TJMG

Justiça de Minas condena operadora a pagar cliente de Betim por telemarketing abusivo

Indenização foi fixada em R$ 5.000 por danos morais; empresa recorreu, mas teve o pedido negado

Por O TEMPO

Publicado em 02 de março de 2026 | 16:17

 
 
No entendimento do colegiado, o cliente precisou registrar diversas reclamações, mudar hábitos no uso do telefone e, por fim, buscar a Justiça para pôr fim às ligações No entendimento do colegiado, o cliente precisou registrar diversas reclamações, mudar hábitos no uso do telefone e, por fim, buscar a Justiça para pôr fim às ligações Foto: Pixabay/Divulgação

A 12ª Câmara Cível do Tribunal de Justiça de Minas Gerais (TJMG) confirmou a decisão da Comarca de Betim que determinou que uma operadora de telefonia indenize um cliente por danos morais por insistência em ligações de telemarketing, mesmo após cadastro no serviço de bloqueio pelo consumidor. 
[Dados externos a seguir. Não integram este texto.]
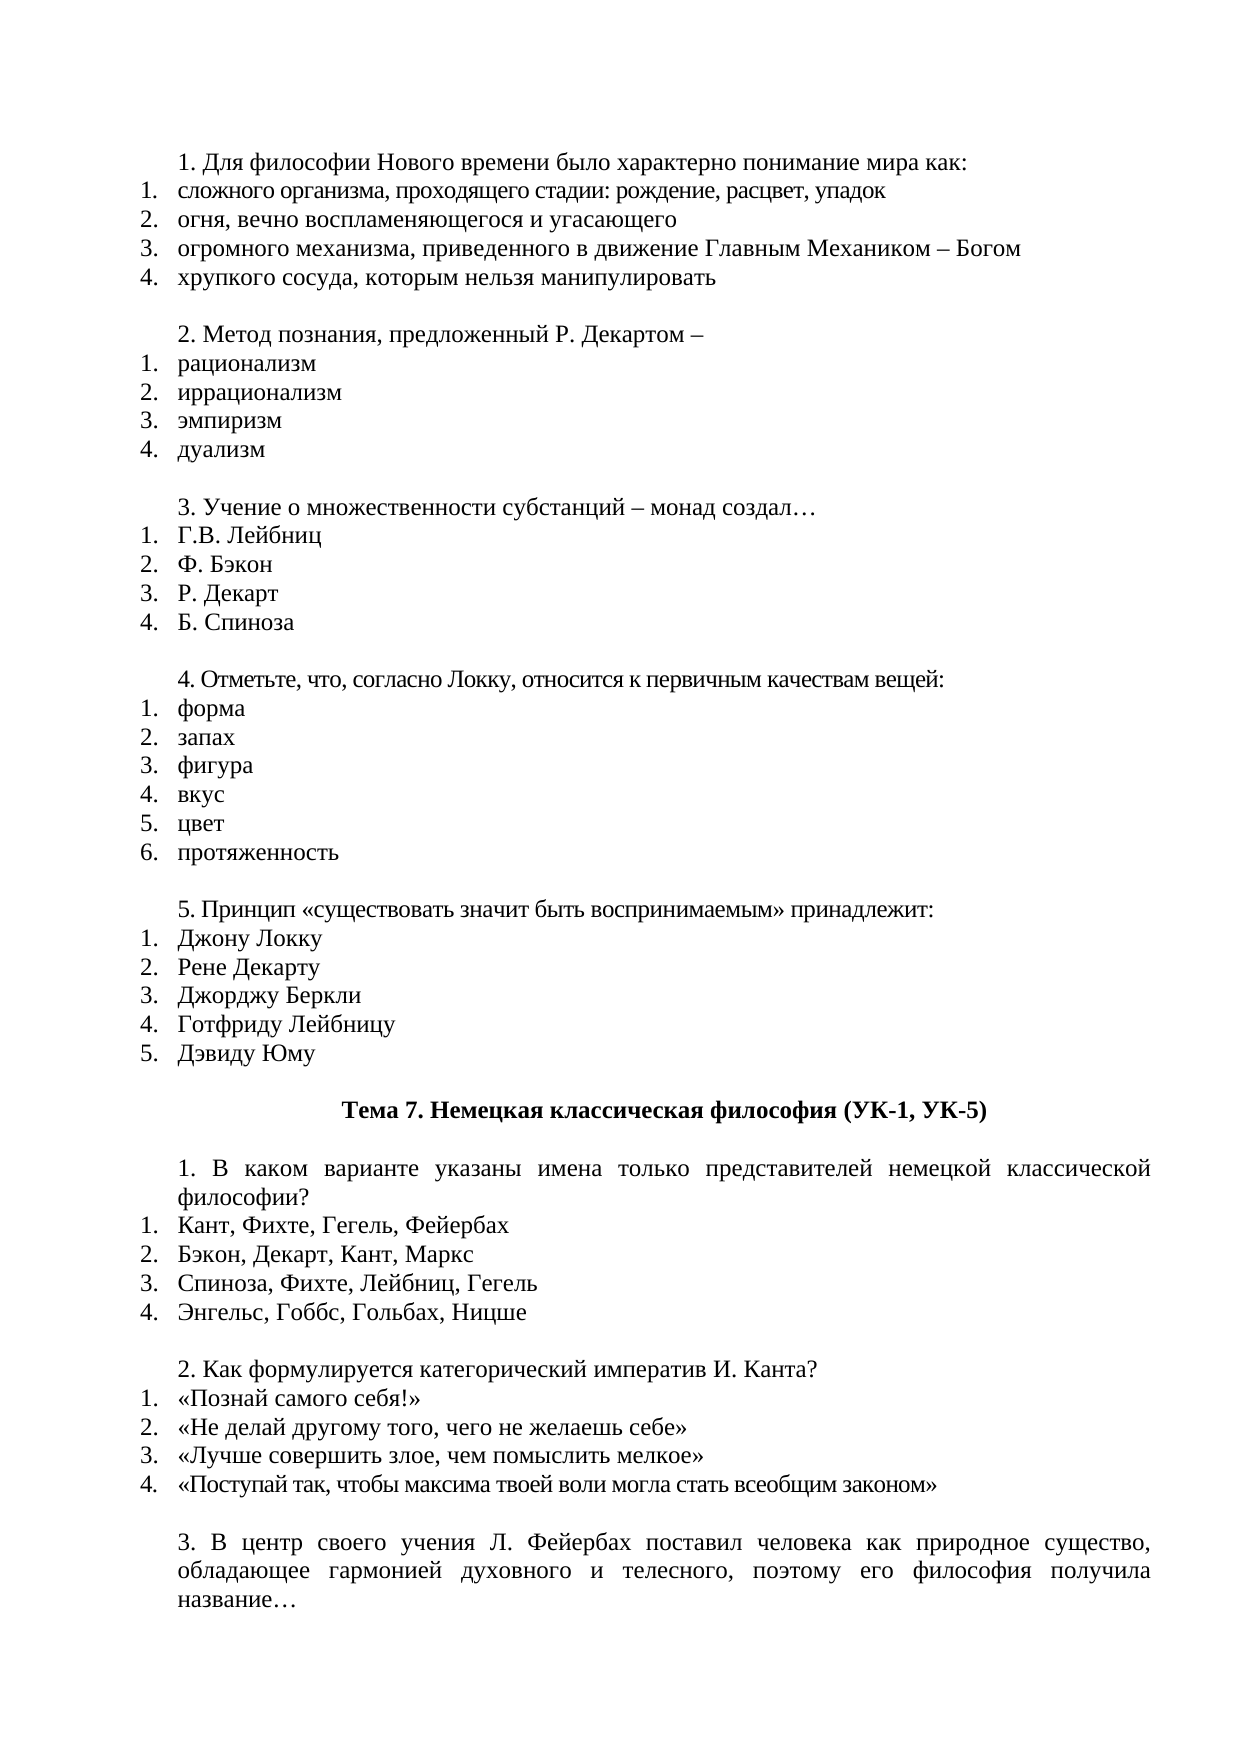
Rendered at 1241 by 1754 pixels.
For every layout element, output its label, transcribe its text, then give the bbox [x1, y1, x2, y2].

list фигура [140, 751, 1152, 779]
list Ф. Бэкон [140, 549, 1152, 578]
list Джорджу Беркли [140, 981, 1152, 1009]
text 1. В каком варианте указаны имена только представителей немецкой классической философии? [177, 1153, 1152, 1211]
text 1. Для философии Нового времени было характерно понимание мира как: [177, 147, 1152, 176]
text 5. Принцип «существовать значит быть воспринимаемым» принадлежит: [177, 894, 1152, 923]
list вкус [140, 779, 1152, 808]
list Кант, Фихте, Гегель, Фейербах [140, 1211, 1152, 1239]
list иррационализм [140, 377, 1152, 406]
list эмпиризм [140, 406, 1152, 434]
list «Познай самого себя!» [140, 1383, 1152, 1412]
text 2. Метод познания, предложенный Р. Декартом – [177, 319, 1152, 348]
list Спиноза, Фихте, Лейбниц, Гегель [140, 1268, 1152, 1297]
list огня, вечно воспламеняющегося и угасающего [140, 204, 1152, 233]
list форма [140, 693, 1152, 722]
list рационализм [140, 348, 1152, 377]
text 3. В центр своего учения Л. Фейербах поставил человека как природное существо, обладающее гармонией духовного и телесного, поэтому его философия получила название… [177, 1527, 1152, 1613]
list «Поступай так, чтобы максима твоей воли могла стать всеобщим законом» [140, 1469, 1152, 1498]
list Джону Локку [140, 923, 1152, 952]
list Дэвиду Юму [140, 1038, 1152, 1067]
list огромного механизма, приведенного в движение Главным Механиком – Богом [140, 233, 1152, 262]
text 4. Отметьте, что, согласно Локку, относится к первичным качествам вещей: [177, 664, 1152, 693]
list цвет [140, 808, 1152, 837]
list протяженность [140, 837, 1152, 866]
list Бэкон, Декарт, Кант, Маркс [140, 1239, 1152, 1268]
list запах [140, 722, 1152, 751]
list Р. Декарт [140, 578, 1152, 607]
text 2. Как формулируется категорический императив И. Канта? [177, 1354, 1152, 1383]
list Готфриду Лейбницу [140, 1009, 1152, 1038]
list Б. Спиноза [140, 607, 1152, 636]
list хрупкого сосуда, которым нельзя манипулировать [140, 262, 1152, 291]
list «Не делай другому того, чего не желаешь себе» [140, 1412, 1152, 1441]
text Тема 7. Немецкая классическая философия (УК-1, УК-5) [177, 1096, 1152, 1124]
list дуализм [140, 434, 1152, 463]
list «Лучше совершить злое, чем помыслить мелкое» [140, 1441, 1152, 1469]
list Энгельс, Гоббс, Гольбах, Ницше [140, 1297, 1152, 1326]
list сложного организма, проходящего стадии: рождение, расцвет, упадок [140, 176, 1152, 204]
text 3. Учение о множественности субстанций – монад создал… [177, 492, 1152, 521]
list Рене Декарту [140, 952, 1152, 981]
list Г.В. Лейбниц [140, 521, 1152, 549]
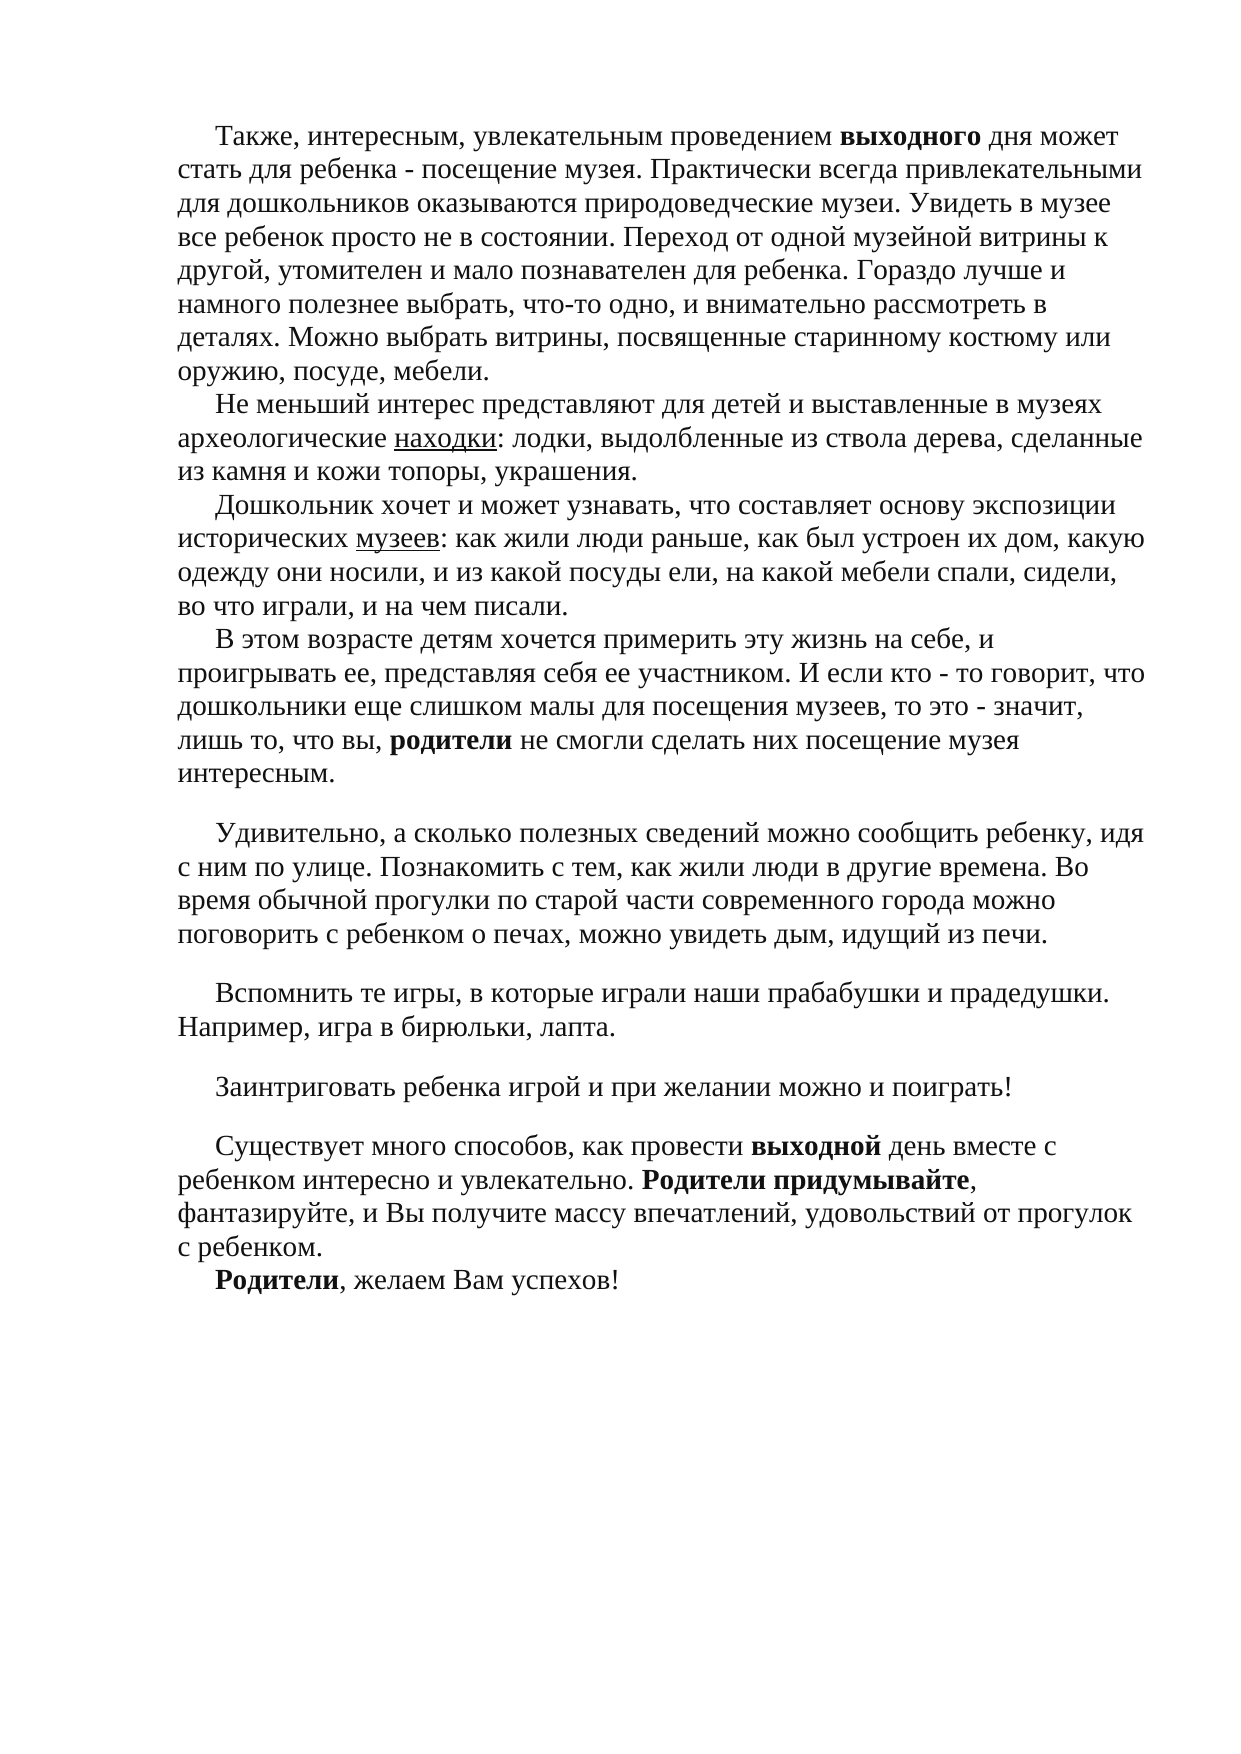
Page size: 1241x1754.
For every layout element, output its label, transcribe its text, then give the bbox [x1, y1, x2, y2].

text Существует много способов, как провести выходной день вместе с ребенком интересно и увлекательно. Родители придумывайте, фантазируйте, и Вы получите массу впечатлений, удовольствий от прогулок с ребенком. [177, 1128, 1152, 1262]
text Родители, желаем Вам успехов! [177, 1262, 1152, 1296]
text Заинтриговать ребенка игрой и при желании можно и поиграть! [177, 1069, 1152, 1102]
text Не меньший интерес представляют для детей и выставленные в музеях археологические находки: лодки, выдолбленные из ствола дерева, сделанные из камня и кожи топоры, украшения. [177, 386, 1152, 487]
text Удивительно, а сколько полезных сведений можно сообщить ребенку, идя с ним по улице. Познакомить с тем, как жили люди в другие времена. Во время обычной прогулки по старой части современного города можно поговорить с ребенком о печах, можно увидеть дым, идущий из печи. [177, 815, 1152, 949]
text Также, интересным, увлекательным проведением выходного дня может стать для ребенка - посещение музея. Практически всегда привлекательными для дошкольников оказываются природоведческие музеи. Увидеть в музее все ребенок просто не в состоянии. Переход от одной музейной витрины к другой, утомителен и мало познавателен для ребенка. Гораздо лучше и намного полезнее выбрать, что-то одно, и внимательно рассмотреть в деталях. Можно выбрать витрины, посвященные старинному костюму или оружию, посуде, мебели. [177, 118, 1152, 386]
text Дошкольник хочет и может узнавать, что составляет основу экспозиции исторических музеев: как жили люди раньше, как был устроен их дом, какую одежду они носили, и из какой посуды ели, на какой мебели спали, сидели, во что играли, и на чем писали. [177, 487, 1152, 621]
text Вспомнить те игры, в которые играли наши прабабушки и прадедушки. Например, игра в бирюльки, лапта. [177, 975, 1152, 1042]
text В этом возрасте детям хочется примерить эту жизнь на себе, и проигрывать ее, представляя себя ее участником. И если кто - то говорит, что дошкольники еще слишком малы для посещения музеев, то это - значит, лишь то, что вы, родители не смогли сделать них посещение музея интересным. [177, 621, 1152, 789]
O cliente, que estava inscrito desde 2019 na plataforma “Não Me Perturbe”, afirmou que continuava recebendo chamadas com ofertas de serviços. Segundo ele, as ligações eram frequentes, muitas vezes diárias, inclusive à noite e nos fins de semana. Para o consumidor, a situação ultrapassou o limite do aceitável e se transformou em assédio comercial. 

Antes de recorrer à Justiça, o cliente tentou resolver o problema pelos canais administrativos. Ele registrou reclamações no Procon e na Agência Nacional de Telecomunicações (Anatel), mas, conforme relatou no processo, não obteve solução efetiva. Ainda segundo o autor, as chamadas partiam de números variados, muitas vezes operados por empresas terceirizadas, o que dificultaria a identificação da origem. 

Defesa rejeitada 

No processo, a operadora alegou que as provas apresentadas seriam unilaterais e sustentou não ter vínculo com as empresas responsáveis pelos números das ligações. Também argumentou que os contatos teriam sido pontuais e que não haveria dano moral, apenas um “mero aborrecimento”. A empresa afirmou ainda que atua dentro das normas, utilizando, por exemplo, o prefixo 0303 em suas campanhas.  

A tese, no entanto, não convenceu os desembargadores. Em primeira instância, a Justiça determinou que a operadora cessasse imediatamente as ligações, sob pena de multa de R$ 2.000 por cada novo contato indevido. Além disso, fixou indenização de R$ 5.000 por danos morais. A empresa recorreu, mas teve o pedido negado. 

Responsabilidade pelos terceirizados 

Relatora do caso, a desembargadora Maria Lúcia Cabral Caruso destacou que, com base no Código de Defesa do Consumidor, a Lei nº 8.078/1990, a empresa responde pelos atos praticados por terceiros contratados para prestar serviços em seu nome. Segundo ela, usar infraestrutura de outras empresas não afasta a responsabilidade da contratante. 

A magistrada também citou a chamada teoria do desvio produtivo do consumidor, que reconhece como dano o tempo perdido para resolver problemas criados pelo fornecedor.

No entendimento do colegiado, o cliente precisou registrar diversas reclamações, mudar hábitos no uso do telefone e, por fim, buscar a Justiça para pôr fim às ligações. O voto foi acompanhado pelos desembargadores Régia Ferreira de Lima e Francisco Costa.